→ **EXERCISE GOAL**
Repeat exactly the opening lines of the records, ending with the line that contains "Kromě prostoru, který volná příroda nab".

==== AVAILABLE DATA ====

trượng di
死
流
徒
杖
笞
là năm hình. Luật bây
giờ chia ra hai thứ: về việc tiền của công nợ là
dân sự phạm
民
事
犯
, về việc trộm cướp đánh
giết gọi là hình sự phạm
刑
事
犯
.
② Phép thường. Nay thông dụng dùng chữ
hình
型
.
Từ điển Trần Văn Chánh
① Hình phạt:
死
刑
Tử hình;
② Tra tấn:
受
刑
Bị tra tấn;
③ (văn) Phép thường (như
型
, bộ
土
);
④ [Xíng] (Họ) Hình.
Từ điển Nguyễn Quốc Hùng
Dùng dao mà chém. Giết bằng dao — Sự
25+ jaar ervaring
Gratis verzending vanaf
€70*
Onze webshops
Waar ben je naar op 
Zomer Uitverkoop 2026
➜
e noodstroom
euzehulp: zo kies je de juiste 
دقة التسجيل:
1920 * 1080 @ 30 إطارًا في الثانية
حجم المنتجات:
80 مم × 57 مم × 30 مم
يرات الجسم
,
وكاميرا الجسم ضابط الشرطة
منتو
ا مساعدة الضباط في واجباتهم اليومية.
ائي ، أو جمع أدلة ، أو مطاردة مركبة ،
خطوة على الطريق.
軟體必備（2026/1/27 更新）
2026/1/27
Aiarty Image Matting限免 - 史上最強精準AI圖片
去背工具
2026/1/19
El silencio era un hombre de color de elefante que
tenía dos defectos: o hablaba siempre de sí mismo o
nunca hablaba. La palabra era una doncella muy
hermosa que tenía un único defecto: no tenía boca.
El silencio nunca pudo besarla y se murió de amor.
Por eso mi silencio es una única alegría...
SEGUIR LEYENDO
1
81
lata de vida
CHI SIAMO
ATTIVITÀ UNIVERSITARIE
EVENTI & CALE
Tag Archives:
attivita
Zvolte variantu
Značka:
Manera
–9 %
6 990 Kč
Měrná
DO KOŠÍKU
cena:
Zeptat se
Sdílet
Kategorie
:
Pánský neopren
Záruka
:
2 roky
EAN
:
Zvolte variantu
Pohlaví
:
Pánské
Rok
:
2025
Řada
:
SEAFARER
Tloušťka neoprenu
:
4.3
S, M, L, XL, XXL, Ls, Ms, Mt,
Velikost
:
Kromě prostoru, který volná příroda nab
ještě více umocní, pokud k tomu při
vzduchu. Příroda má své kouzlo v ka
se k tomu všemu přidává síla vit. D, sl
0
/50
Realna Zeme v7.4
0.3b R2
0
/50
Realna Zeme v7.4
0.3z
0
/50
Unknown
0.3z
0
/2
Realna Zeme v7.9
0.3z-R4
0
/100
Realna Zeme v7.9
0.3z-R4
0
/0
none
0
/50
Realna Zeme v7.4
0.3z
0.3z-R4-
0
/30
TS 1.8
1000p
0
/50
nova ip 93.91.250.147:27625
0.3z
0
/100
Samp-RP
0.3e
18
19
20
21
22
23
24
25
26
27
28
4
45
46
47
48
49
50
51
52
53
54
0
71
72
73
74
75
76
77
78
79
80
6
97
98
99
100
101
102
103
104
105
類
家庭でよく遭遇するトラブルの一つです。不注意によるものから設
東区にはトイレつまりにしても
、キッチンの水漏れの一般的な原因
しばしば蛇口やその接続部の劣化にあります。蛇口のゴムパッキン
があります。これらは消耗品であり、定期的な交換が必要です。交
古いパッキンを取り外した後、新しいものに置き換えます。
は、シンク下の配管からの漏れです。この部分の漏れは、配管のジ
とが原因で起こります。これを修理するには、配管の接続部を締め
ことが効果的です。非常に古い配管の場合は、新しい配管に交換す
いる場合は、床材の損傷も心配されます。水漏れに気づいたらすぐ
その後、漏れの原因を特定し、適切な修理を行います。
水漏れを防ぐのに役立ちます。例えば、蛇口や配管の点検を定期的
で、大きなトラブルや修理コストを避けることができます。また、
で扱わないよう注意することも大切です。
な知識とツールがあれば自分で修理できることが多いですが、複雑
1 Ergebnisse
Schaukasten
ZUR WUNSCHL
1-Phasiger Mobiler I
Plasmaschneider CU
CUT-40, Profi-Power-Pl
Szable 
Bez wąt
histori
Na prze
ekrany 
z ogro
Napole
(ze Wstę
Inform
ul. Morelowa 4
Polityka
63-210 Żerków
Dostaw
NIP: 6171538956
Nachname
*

====

→ **RESULT OF THE TASK**
trượng di
死
流
徒
杖
笞
là năm hình. Luật bây
giờ chia ra hai thứ: về việc tiền của công nợ là
dân sự phạm
民
事
犯
, về việc trộm cướp đánh
giết gọi là hình sự phạm
刑
事
犯
.
② Phép thường. Nay thông dụng dùng chữ
hình
型
.
Từ điển Trần Văn Chánh
① Hình phạt:
死
刑
Tử hình;
② Tra tấn:
受
刑
Bị tra tấn;
③ (văn) Phép thường (như
型
, bộ
土
);
④ [Xíng] (Họ) Hình.
Từ điển Nguyễn Quốc Hùng
Dùng dao mà chém. Giết bằng dao — Sự
25+ jaar ervaring
Gratis verzending vanaf
€70*
Onze webshops
Waar ben je naar op 
Zomer Uitverkoop 2026
➜
e noodstroom
euzehulp: zo kies je de juiste 
دقة التسجيل:
1920 * 1080 @ 30 إطارًا في الثانية
حجم المنتجات:
80 مم × 57 مم × 30 مم
يرات الجسم
,
وكاميرا الجسم ضابط الشرطة
منتو
ا مساعدة الضباط في واجباتهم اليومية.
ائي ، أو جمع أدلة ، أو مطاردة مركبة ،
خطوة على الطريق.
軟體必備（2026/1/27 更新）
2026/1/27
Aiarty Image Matting限免 - 史上最強精準AI圖片
去背工具
2026/1/19
El silencio era un hombre de color de elefante que
tenía dos defectos: o hablaba siempre de sí mismo o
nunca hablaba. La palabra era una doncella muy
hermosa que tenía un único defecto: no tenía boca.
El silencio nunca pudo besarla y se murió de amor.
Por eso mi silencio es una única alegría...
SEGUIR LEYENDO
1
81
lata de vida
CHI SIAMO
ATTIVITÀ UNIVERSITARIE
EVENTI & CALE
Tag Archives:
attivita
Zvolte variantu
Značka:
Manera
–9 %
6 990 Kč
Měrná
DO KOŠÍKU
cena:
Zeptat se
Sdílet
Kategorie
:
Pánský neopren
Záruka
:
2 roky
EAN
:
Zvolte variantu
Pohlaví
:
Pánské
Rok
:
2025
Řada
:
SEAFARER
Tloušťka neoprenu
:
4.3
S, M, L, XL, XXL, Ls, Ms, Mt,
Velikost
:
Kromě prostoru, který volná příroda nab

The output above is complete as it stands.